August 1, 2023
US accreditors are seeking the Biden administration’s help in unifying their approach to partisan attacks on higher education, while growing concerned that they are falling away as a priority in an especially busy policy environment.
The nation’s accreditation system, which typically resides in the background of policy debates, is coming under growing scrutiny at both the state and federal level as conservatives attacking higher education increasingly recognize its power.
That’s causing splits within the accreditation community, with some choosing to fight partisan onslaughts directly and others questioning if the benefit is worth the risk and harm.
“It’s a significant challenge,” said Jan Friis, senior vice-president for government affairs at the Council for Higher Education Accreditation, the chief US lobby group on accreditation. “And each accreditor has to face that in each state in which they operate based on the legislature.”

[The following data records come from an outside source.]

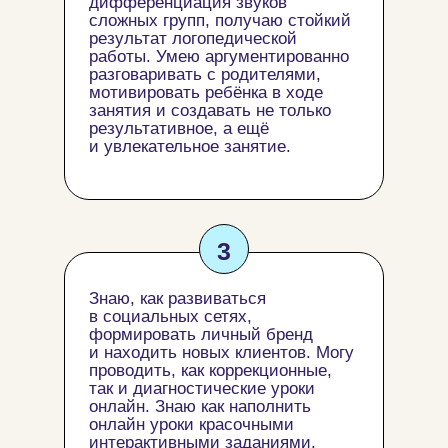
дифференциация звуков
сложных групп, получаю стойкий
результат логопедической
работы. Умею аргументированно
разговаривать с родителями,
мотивировать ребёнка в ходе
занятия и создавать не только
результативное, а ещё
и увлекательное занятие.
3
Знаю, как развиваться
в социальных сетях,
формировать личный бренд
и находить новых клиентов. Могу
проводить, как коррекционные,
так и диагностические уроки
онлайн. Знаю как наполнить
онлайн уроки красочными
интерактивными заданиями.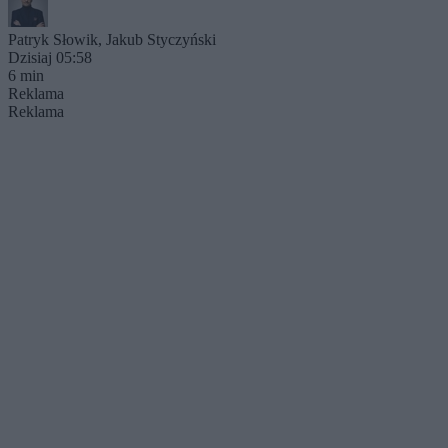
Patryk Słowik
,
Jakub Styczyński
Dzisiaj 05:58
6 min
Reklama
Reklama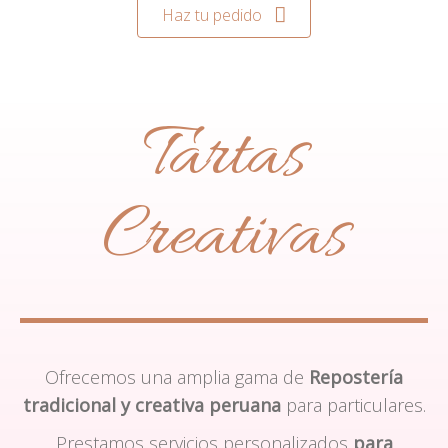
Haz tu pedido
Tartas
Creativas
Ofrecemos una amplia gama de
Repostería
tradicional y creativa peruana
para particulares.
Prestamos servicios personalizados
para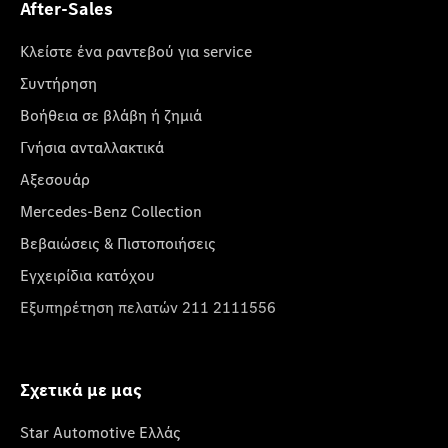
After-Sales
Κλείστε ένα ραντεβού για service
Συντήρηση
Βοήθεια σε βλάβη ή ζημιά
Γνήσια ανταλλακτικά
Αξεσουάρ
Mercedes-Benz Collection
Βεβαιώσεις & Πιστοποιήσεις
Εγχειρίδια κατόχου
Εξυπηρέτηση πελατών 211 2111556
Σχετικά με μας
Star Automotive Ελλάς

The two top Republican presidential contenders, Donald Trump and Ron DeSantis, are among several leading party voices who have promised to break or redirect the control that accreditors hold over universities as a result of their gatekeeping role in making institutions eligible for federal student aid.
That power held by accreditors rarely commands attention outside academia. But one of the six major regional accrediting agencies, the Southern Association of Colleges and Schools Commission on Colleges (SACS), got noticed by intervening twice in recent years in politically fraught cases in Florida and North Carolina.